I studied HR to understand why my parents did not have time for me

I’m a young individual living in confined space, constructed with thin walls of a penny drop awaking, yet still underprivileged from the democratic change fought for.

Parents identified and defined by a 2 level tax bracket, eating dinner of just two items on a plate with occasional additives from Sunday's lunch. I seek to find greener grass and a modus operandi;

Mind of an opportunist, and soul of a hard-man-ship I push, and identify opportunities of living the pleasure of my daily neuron stimulation .

I studied human resources management understand why my parents came back home DAILY fatigued, and couldn’t be there for me in times of need.

My dad working on holidays and still getting normal rate for overtime and for those annual reading to my parents informing them about their income tax certificate (IRP5), and for the random shock inflicted by salary slips, and the ignorance towards deductions of employees, which earnestly are, my parents.

And with the protection fee which leaves you vulnerable - Unions. And the occasional conversations of my parents of employee disputes at work, and the unsatisfactory responses to their salaries.

SARS E-failing has put me, a 22year old male as a seasonally contributor to my parent’s budget, in accordance to tax season.

This has uneased the financial constringency of the household. I am Mashele Mpilonde Manyike.
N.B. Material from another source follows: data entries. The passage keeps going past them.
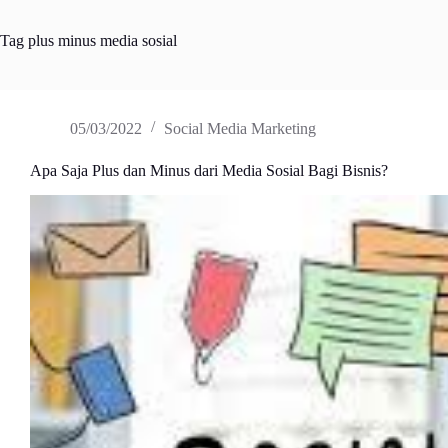
Tag
plus minus media sosial
05/03/2022
Social Media Marketing
Apa Saja Plus dan Minus dari Media Sosial Bagi Bisnis?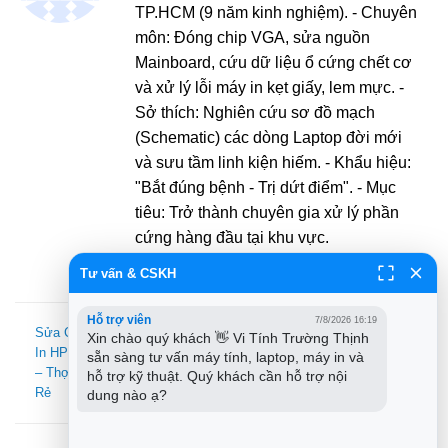
TP.HCM (9 năm kinh nghiệm). - Chuyên
môn: Đóng chip VGA, sửa nguồn
Mainboard, cứu dữ liệu ổ cứng chết cơ
và xử lý lỗi máy in kẹt giấy, lem mực. -
Sở thích: Nghiên cứu sơ đồ mạch
(Schematic) các dòng Laptop đời mới
và sưu tầm linh kiện hiếm. - Khẩu hiệu:
"Bắt đúng bệnh - Trị dứt điểm". - Mục
tiêu: Trở thành chuyên gia xử lý phần
cứng hàng đầu tại khu vực.
Tư vấn & CSKH
Hỗ trợ viên
7/8/2026 16:19
Sửa Chữa Nạp Mực Máy
Xin chào quý khách 👋 Vi Tính Trường Thịnh 
Type Cover không nhận dù
In HP 107a Bị Mờ Tận Nơi
sẵn sàng tư vấn máy tính, laptop, máy in và 
vệ sinh cổng? – Khắc phục
– Thợ Đổ Mực Nhanh Giá
hỗ trợ kỹ thuật. Quý khách cần hỗ trợ nội 
nhanh TPHCM
Rẻ
dung nào ạ?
I help employees submit their IRP5 certificates, officed in my bedroom, with motives of contributing the little of self -time to employees for family spending, rather than waiting in long queues which generally results in acquiring and transmitting more stress to their families.

I include giving legal advice - from educational human resource hand books to income tax certificate statements.  I educate employees about their financial status.  I am an unlicensed tax practitioner filing for employees to pay my fees for school so I can study further.

In conclusion, I am confessing what I do in times of our economic crisis and presenting myself to the industry, with a lucid experience of a KPMG interview and panel said “pursue bigger and you shall achieve”.